Lebih dari dua puluh tahun yang lalu. Rhoma pernah meratap kepada gurunya, seorang Kiai. Hatinya cemas, bahwa ketika ia sedang menyanyi dia mendadak lupa dengan segala sesuatu. Juga dengan Allahnya.
“ Kenapa hal itu bisa terjadi Kiai ? Aku takut berdosa karena tak lagi zikir kepadaNya “.
Sang guru tersenyum. “
Itulah taqwa. Ketahuilah tanganmu yang memetik gitar itu berzikir. Juga spontanitas lagu dari mulutmu. Suara yang terdengar itu kehendakNya. Sang Kiai meneruskan. “ Kaum sufi akan berkata, Allah lah yang bermain gitar “. Rhoma menjadi tenang dan mendapat kekuatan baru yang mantap. Bang Haji demikian panggilan mesranya telah menghipnotis massa yang berdesak desakan berjoget menonton konsernya. Barangkali mereka tidak melihat sekadar superstar, tapi juga ratu adil, pahlawan dan panutan mereka.

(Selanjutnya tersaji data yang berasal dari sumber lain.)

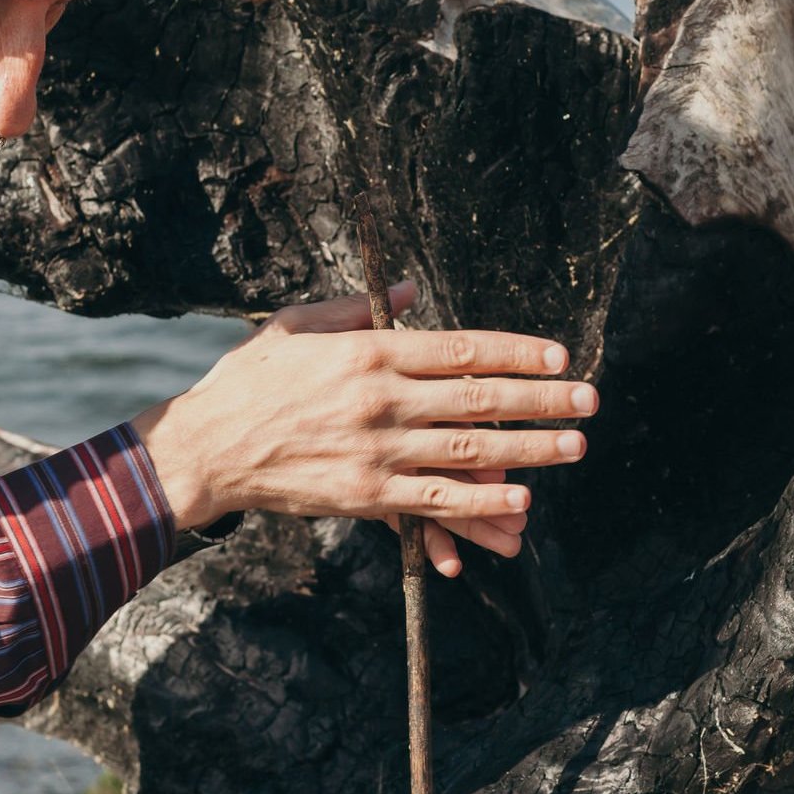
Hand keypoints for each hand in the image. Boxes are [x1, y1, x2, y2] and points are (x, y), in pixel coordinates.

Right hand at [129, 282, 593, 576]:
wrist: (205, 450)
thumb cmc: (249, 381)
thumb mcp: (296, 324)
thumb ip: (357, 307)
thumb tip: (414, 290)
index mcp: (367, 351)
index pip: (459, 348)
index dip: (515, 351)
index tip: (558, 354)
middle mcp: (379, 399)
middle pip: (478, 399)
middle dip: (541, 398)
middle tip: (589, 399)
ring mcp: (375, 450)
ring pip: (469, 451)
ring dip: (529, 449)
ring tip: (574, 445)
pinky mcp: (364, 495)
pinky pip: (435, 500)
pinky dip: (480, 503)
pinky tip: (521, 501)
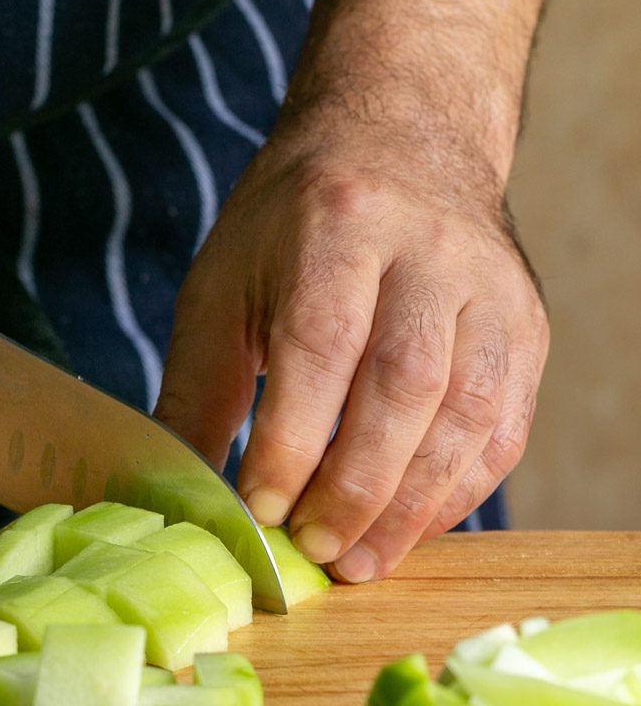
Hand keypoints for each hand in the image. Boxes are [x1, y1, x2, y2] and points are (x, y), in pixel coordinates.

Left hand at [155, 105, 548, 581]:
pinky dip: (456, 490)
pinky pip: (503, 427)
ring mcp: (490, 290)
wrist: (402, 142)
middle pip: (404, 384)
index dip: (293, 438)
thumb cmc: (294, 228)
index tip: (261, 510)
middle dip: (356, 485)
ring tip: (359, 563)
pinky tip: (408, 529)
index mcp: (340, 223)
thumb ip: (198, 389)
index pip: (321, 344)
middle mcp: (430, 251)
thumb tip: (180, 496)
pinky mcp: (525, 328)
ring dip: (411, 504)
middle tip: (312, 551)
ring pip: (466, 413)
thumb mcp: (224, 284)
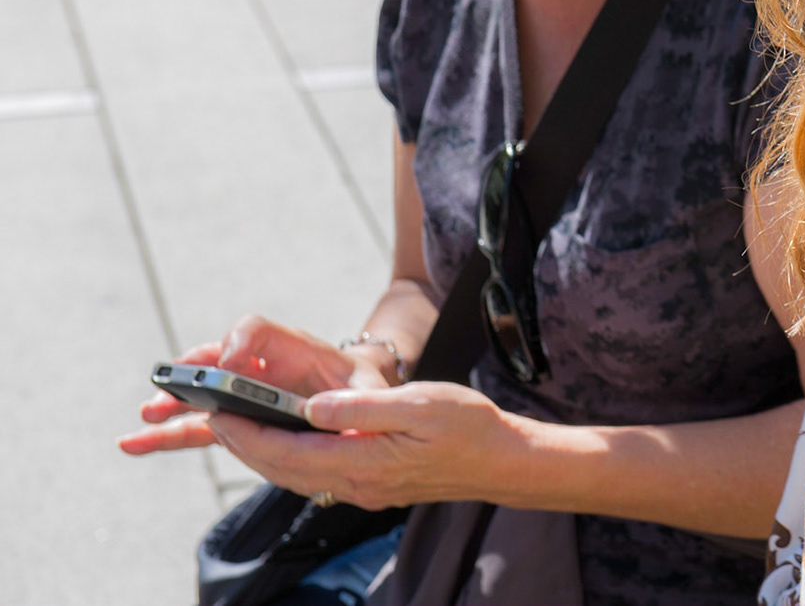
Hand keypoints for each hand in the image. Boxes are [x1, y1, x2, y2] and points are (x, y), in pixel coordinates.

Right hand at [119, 316, 390, 455]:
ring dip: (170, 407)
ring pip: (199, 397)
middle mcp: (259, 366)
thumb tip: (319, 414)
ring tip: (144, 419)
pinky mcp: (234, 419)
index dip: (240, 343)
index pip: (256, 331)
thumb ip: (354, 397)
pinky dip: (166, 436)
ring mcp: (242, 393)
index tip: (229, 365)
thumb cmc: (366, 391)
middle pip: (214, 361)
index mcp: (292, 348)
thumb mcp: (370, 389)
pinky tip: (132, 444)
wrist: (360, 402)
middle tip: (167, 395)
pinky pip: (196, 426)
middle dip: (189, 378)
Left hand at [206, 383, 521, 510]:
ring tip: (237, 427)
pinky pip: (315, 475)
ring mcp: (363, 489)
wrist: (503, 461)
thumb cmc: (469, 426)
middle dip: (243, 445)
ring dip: (262, 454)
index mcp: (363, 462)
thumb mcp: (421, 404)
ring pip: (296, 475)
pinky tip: (285, 441)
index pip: (288, 452)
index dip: (247, 435)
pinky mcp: (372, 485)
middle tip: (213, 416)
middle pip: (282, 469)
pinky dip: (289, 458)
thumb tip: (311, 407)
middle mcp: (356, 483)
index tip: (218, 413)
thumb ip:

Sejak tahun 1977, Bang Haji berani mengambil sikap berkampanye untuk partai Islam, ketika semua artis memilh berkampanye untuk partai penguasa Golkar. Ia sadar resiko dicekal penampilannya dari TVRI. Satu satunya televisi yang ada saat itu.
Kali ini Bang Haji berkampanye untuk kandidat Gubernur inkamben penguasa dengan stempel Islam.
Satu satunya yang membedakan, bahwa dalam kampanyenya dulu ia tidak menyerang Pemerintah apalagi issue Kristen dan golongan lain. Beberapa tahun kemudian ia juga tidak alergi berkampanye untuk Golkar dan duduk mewakili di MPR. Alasannya Golkar sudah islami sekarang.